Accessibility statement

Creating the Witness: Film and Human Rights Advocacy

  • Dr Leshu Torchin, University of St Andrews
  • 24 October 2013, 4.00-6.00pm, W/222
  • Chair: Fred Yeates, SPS Student

Seminar synopsis

The faith in the power of knowledge and visuality is strong. 'If people only knew, they would do something' is a belief that underpins the hopes of journalists, human rights workers and even scholars. However, the path from exposure to action is neither direct nor self-evident.

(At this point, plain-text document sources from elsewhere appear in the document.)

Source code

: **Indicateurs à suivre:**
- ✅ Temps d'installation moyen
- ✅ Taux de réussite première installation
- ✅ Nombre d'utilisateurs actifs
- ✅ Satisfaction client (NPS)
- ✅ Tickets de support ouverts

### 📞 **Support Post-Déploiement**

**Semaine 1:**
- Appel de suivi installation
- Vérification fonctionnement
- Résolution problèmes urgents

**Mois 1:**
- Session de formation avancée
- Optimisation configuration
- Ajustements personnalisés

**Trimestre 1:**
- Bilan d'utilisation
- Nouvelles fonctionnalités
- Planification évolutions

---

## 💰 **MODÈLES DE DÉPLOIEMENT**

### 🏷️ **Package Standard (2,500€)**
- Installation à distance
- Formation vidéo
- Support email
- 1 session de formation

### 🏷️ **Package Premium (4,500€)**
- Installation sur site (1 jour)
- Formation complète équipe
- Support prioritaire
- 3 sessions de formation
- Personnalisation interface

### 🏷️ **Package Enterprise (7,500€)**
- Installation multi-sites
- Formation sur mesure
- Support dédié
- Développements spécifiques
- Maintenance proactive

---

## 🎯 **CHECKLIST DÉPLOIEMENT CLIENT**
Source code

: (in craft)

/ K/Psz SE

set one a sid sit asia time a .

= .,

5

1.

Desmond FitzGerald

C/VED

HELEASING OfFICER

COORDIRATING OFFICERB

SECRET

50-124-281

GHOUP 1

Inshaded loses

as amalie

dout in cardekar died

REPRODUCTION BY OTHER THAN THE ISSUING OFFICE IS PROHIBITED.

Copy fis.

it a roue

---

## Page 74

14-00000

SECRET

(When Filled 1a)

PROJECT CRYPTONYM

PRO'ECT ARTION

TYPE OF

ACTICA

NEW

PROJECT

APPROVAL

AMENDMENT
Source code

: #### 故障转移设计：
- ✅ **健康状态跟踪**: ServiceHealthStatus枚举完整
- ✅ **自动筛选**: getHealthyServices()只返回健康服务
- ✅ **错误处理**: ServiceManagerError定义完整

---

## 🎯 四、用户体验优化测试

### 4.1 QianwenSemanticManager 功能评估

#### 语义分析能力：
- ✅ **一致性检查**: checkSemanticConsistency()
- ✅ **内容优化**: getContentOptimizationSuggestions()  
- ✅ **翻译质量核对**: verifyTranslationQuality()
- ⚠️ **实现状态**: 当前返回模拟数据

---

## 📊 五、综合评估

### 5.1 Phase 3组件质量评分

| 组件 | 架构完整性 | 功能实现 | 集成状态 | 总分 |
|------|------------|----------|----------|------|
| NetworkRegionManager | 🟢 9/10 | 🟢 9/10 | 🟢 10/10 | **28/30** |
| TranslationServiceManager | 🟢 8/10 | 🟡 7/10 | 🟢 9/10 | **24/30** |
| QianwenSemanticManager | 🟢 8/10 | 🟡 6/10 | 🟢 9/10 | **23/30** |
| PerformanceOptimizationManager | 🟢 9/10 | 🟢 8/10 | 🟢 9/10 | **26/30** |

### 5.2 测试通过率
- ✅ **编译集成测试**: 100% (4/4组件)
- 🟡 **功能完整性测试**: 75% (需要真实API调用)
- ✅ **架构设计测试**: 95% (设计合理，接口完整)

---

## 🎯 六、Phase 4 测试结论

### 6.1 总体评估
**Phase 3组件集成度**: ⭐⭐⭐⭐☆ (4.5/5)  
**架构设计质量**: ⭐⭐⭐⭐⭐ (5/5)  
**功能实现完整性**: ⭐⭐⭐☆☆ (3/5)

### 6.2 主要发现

A key question remains: 'What role do audio-visual media play in mobilising audience response to distant suffering?' To answer this question, the paper introduces the notion of 'witnessing publics' a concept born from the integrated frameworks of testimony and the public sphere before turning to a case study: an early period of humanitarian activism, when organisations and audiences responded to the Armenian genocide. 

Leshu Torchin

Leshu Torchin is Senior Lecturer in Film Studies at the University of St Andrews.  Her interest in film and video activism has lead to a range of publications exploring the subject including her monograph, Creating the Witness: Documenting Genocide on Film Video and the Internet, Film Festivals and Activism (co-edited with Dina Iordanova) and Moving People, Moving Images: Cinema and Trafficking in the New Europe co-authored with William Brown and Dina Iordanova. She has also explored the use of video in campaigns for Roma social inclusion, the transmedia campaign of Live 8, and Invisible Children's notorious Kony 2012 campaign video.